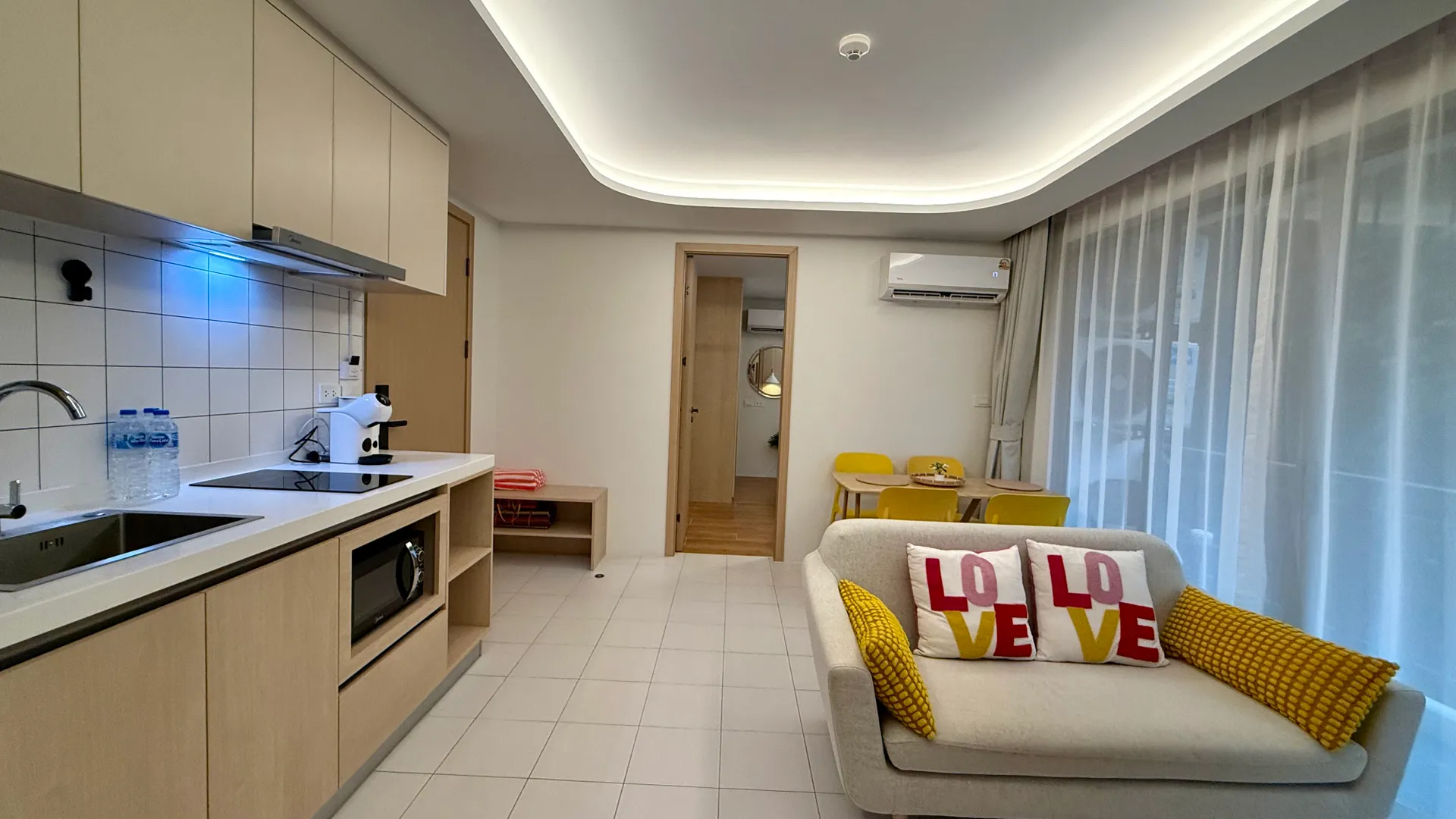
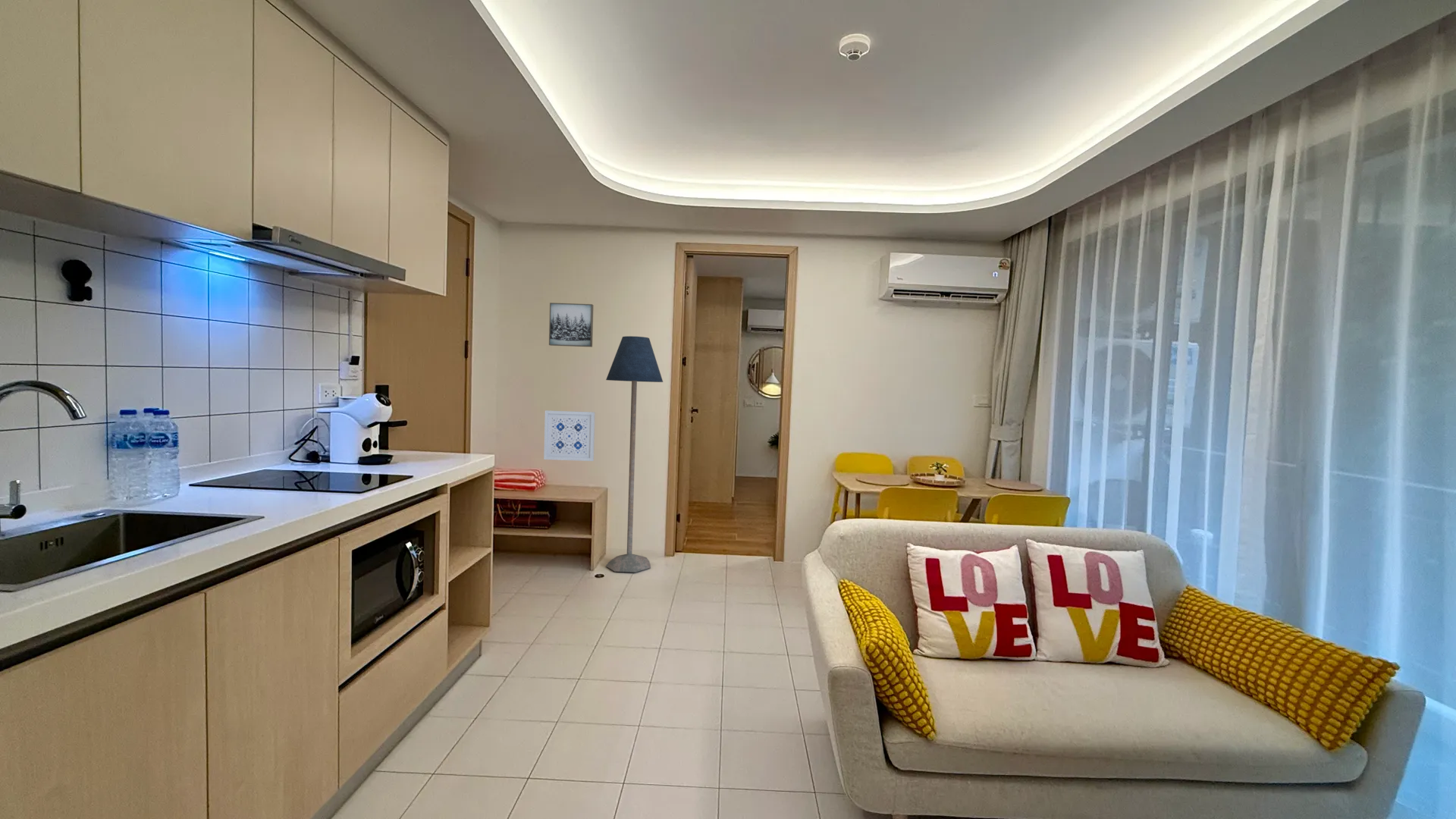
+ wall art [548,302,594,347]
+ floor lamp [605,335,664,573]
+ wall art [543,409,596,462]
□ □ □ □ □
▶ Your instructions:
The data above must be copied exactly. Leave out the pictures.

▶ Finished exercise:
+ wall art [548,302,594,347]
+ floor lamp [605,335,664,573]
+ wall art [543,409,596,462]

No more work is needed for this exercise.